The main benefit of having the the relationship between Danny and Clara pushed to the side in previous episodes is that the show was able to deal with all of those issues in one fell swoop. Even the expected revelation of Clara's double-life dispensed with any attempts to trick Danny further and had him witness something fantastical - The Doctor sending Skovox Blitzer through an inter dimensional portal - and almost instantly figure out and accept his new reality. He didn't grasp all the nuances immediately (he made the fairly reasonable assumption that Clara must also be an alien and that The Doctor must be her "Space Dad") but he got the gist of it. It seemed to be an acknowledgement on the part of Doctor Who that anyone watching the show at this point knows that these issues are going to come up, and so it was better to get them all out of the way in as quick and painless a manner as possible. In that, the episode was successful, since while it didn't do anything the show hasn't done before, at least it did it with a vigour and ruthless efficiency that felt refreshing.
The one sour note in the whole thing was the way that the episode handled The Doctor's antipathy towards Danny, and particularly his extreme dislike of his past life as a soldier. It's not that The Doctor shouldn't or couldn't hate soldiers considering how many times he's been used or double-crossed by military organisations, (and what are the Daleks and the Cybermen if not whole races built on mindless militaristic domination?) it's just that he's never really expressed such a blanket distrust of the military before. In the past he worked closely with U.N.I.T., he's willingly helped soldiers in need when necessary, and he even came to the rescue of a group of soldiers a mere four episodes ago. This anti-soldier sentiment feels like a prejudice that is being forced on to The Doctor to create conflict with Danny, rather than something which is immanent to his character. It also obscures one of the episode's best jokes, which is that The Doctor initially assumes that Clara is going out with Adrian, the English teacher who looks and acts much like The Eleventh Doctor.
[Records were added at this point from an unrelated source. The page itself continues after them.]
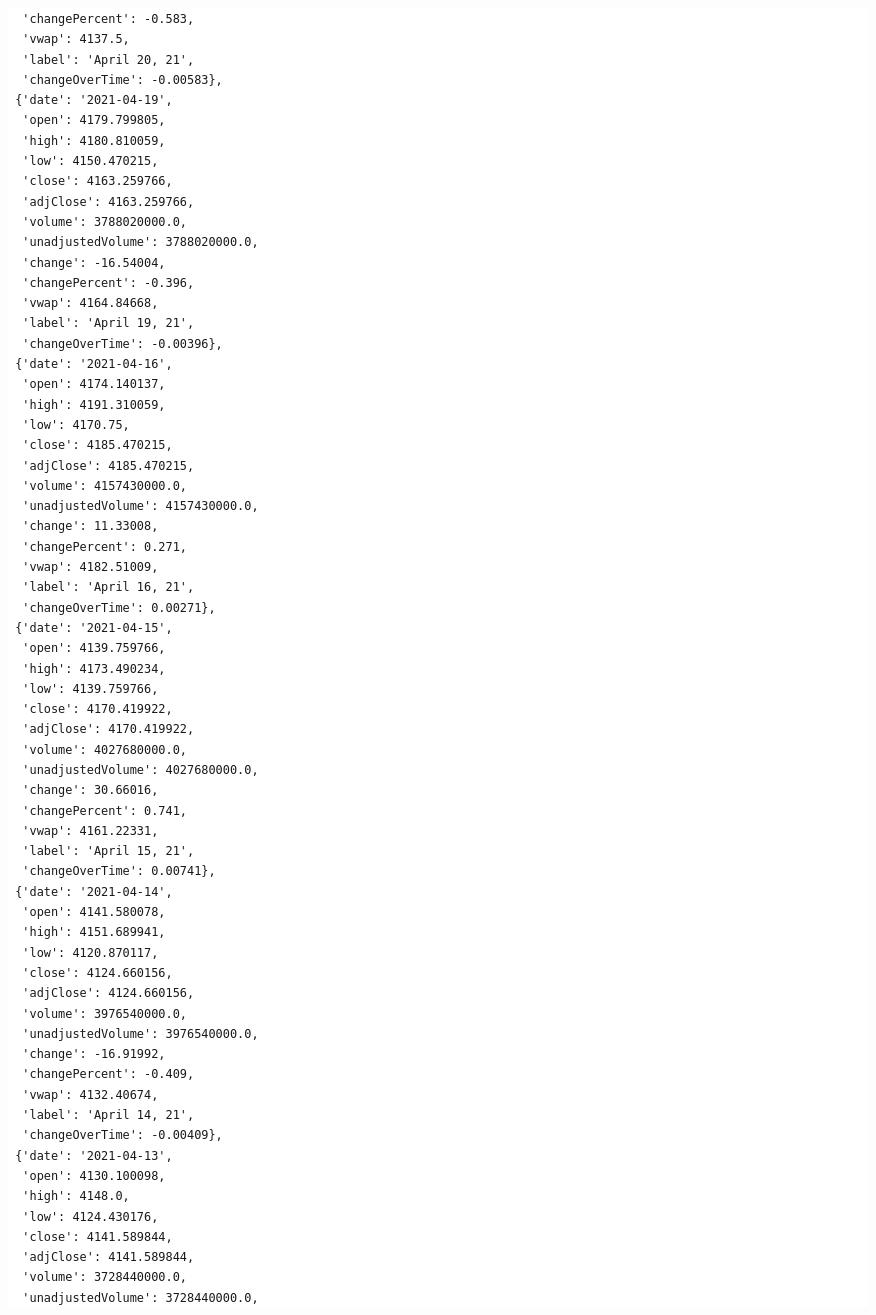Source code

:       'changePercent': -0.583,
      'vwap': 4137.5,
      'label': 'April 20, 21',
      'changeOverTime': -0.00583},
     {'date': '2021-04-19',
      'open': 4179.799805,
      'high': 4180.810059,
      'low': 4150.470215,
      'close': 4163.259766,
      'adjClose': 4163.259766,
      'volume': 3788020000.0,
      'unadjustedVolume': 3788020000.0,
      'change': -16.54004,
      'changePercent': -0.396,
      'vwap': 4164.84668,
      'label': 'April 19, 21',
      'changeOverTime': -0.00396},
     {'date': '2021-04-16',
      'open': 4174.140137,
      'high': 4191.310059,
      'low': 4170.75,
      'close': 4185.470215,
      'adjClose': 4185.470215,
      'volume': 4157430000.0,
      'unadjustedVolume': 4157430000.0,
      'change': 11.33008,
      'changePercent': 0.271,
      'vwap': 4182.51009,
      'label': 'April 16, 21',
      'changeOverTime': 0.00271},
     {'date': '2021-04-15',
      'open': 4139.759766,
      'high': 4173.490234,
      'low': 4139.759766,
      'close': 4170.419922,
      'adjClose': 4170.419922,
      'volume': 4027680000.0,
      'unadjustedVolume': 4027680000.0,
      'change': 30.66016,
      'changePercent': 0.741,
      'vwap': 4161.22331,
      'label': 'April 15, 21',
      'changeOverTime': 0.00741},
     {'date': '2021-04-14',
      'open': 4141.580078,
      'high': 4151.689941,
      'low': 4120.870117,
      'close': 4124.660156,
      'adjClose': 4124.660156,
      'volume': 3976540000.0,
      'unadjustedVolume': 3976540000.0,
      'change': -16.91992,
      'changePercent': -0.409,
      'vwap': 4132.40674,
      'label': 'April 14, 21',
      'changeOverTime': -0.00409},
     {'date': '2021-04-13',
      'open': 4130.100098,
      'high': 4148.0,
      'low': 4124.430176,
      'close': 4141.589844,
      'adjClose': 4141.589844,
      'volume': 3728440000.0,
      'unadjustedVolume': 3728440000.0,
It feels like the rejection from that might be a good enough source for conflict between the two men in Clara's life, rather than suddenly deciding that The Doctor hates soldiers. It could still amount to something further down the road, but for now it rings false in the worst possible way.
Grade: 7/10
- The shot of the policeman's charred hand after being vaporised by Skovox was surprisingly grisly. That's a great example of how to use shadow to suggest something horrible without actually having to show it (see also: the scene of Michael Pitt going to town on his own face in season two of Hannibal).
- I hope that Adam Sandler will option Space Dad as one of the four films in his deal with Netflix.
- We got a little more movement on the Missy subplot this week as the end of the episode revealed a bureaucrat (played by Peter Capaldi's former The Thick of It co-star Chris Addison) welcoming the aforementioned dead policeman to the heaven-type place that Missy oversees. I'm still not sure how I feel about the slow-burn the show is doing with this story, but I do like the way they seem to have modeled their vision of the afterlife on that in Powell and Pressburger's A Matter of Life and Death.